THE SOFTWARE IS PROVIDED “AS IS”, WITHOUT WARRANTY OF ANY KIND, EXPRESS OR IMPLIED, INCLUDING BUT NOT LIMITED TO THE WARRANTIES OF MERCHANTABILITY, FITNESS FOR A PARTICULAR PURPOSE AND NONINFRINGEMENT. IN NO EVENT SHALL THE AUTHORS OR COPYRIGHT HOLDERS BE LIABLE FOR ANY CLAIM, DAMAGES OR OTHER LIABILITY, WHETHER IN AN ACTION OF CONTRACT, TORT OR OTHERWISE, ARISING FROM, OUT OF OR IN CONNECTION WITH THE SOFTWARE OR THE USE OR OTHER DEALINGS IN THE SOFTWARE.

Citation

If you use ITU-Rpy in one of your research projects, please cite it as:

@misc{iturpy-2017,
      title={ITU-Rpy: A python implementation of the ITU-R P. Recommendations to compute
         atmospheric attenuation in slant and horizontal paths.},
      author={Inigo del Portillo},
      year={2017},
      publisher={GitHub},
      howpublished={\url{https://github.com/inigodelportillo/ITU-Rpy/}}
}

Contact

ITU-Rpy is developed and maintained by Inigo del Portillo (inigo.del.portillo@gmail.com).

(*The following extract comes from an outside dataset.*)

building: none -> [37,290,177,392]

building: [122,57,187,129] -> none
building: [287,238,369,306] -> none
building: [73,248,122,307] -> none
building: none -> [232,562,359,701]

ITU-Rpy uses the GitHub issue-tracker to take care of bugs and questions. If you experience problems with ITU-Rpy, try to provide a full error report with all the typical information (OS, version, console-output, minimum working example, …). This makes it a lot easier to reproduce the error and locate the problem.

Citation

If you use ITU-Rpy in one of your research projects, please cite it as:

@misc{iturpy-2017,
      title={ITU-Rpy: A python implementation of the ITU-R P. Recommendations to compute
         atmospheric attenuation in slant and horizontal paths.},
      author={Inigo del Portillo},
      year={2017},
      publisher={GitHub},
      howpublished={\url{https://github.com/inigodelportillo/ITU-Rpy/}}
}

Indices and tables

Other

ITU-Rpy is mainly written in Python 3 and continuously tested with Python 3.5-3.9.

ITU-Rpy has the following dependencies: numpy, scipy, pyproj, and astropy. Installing cartopy and matplotlib is recommended to display results in a map.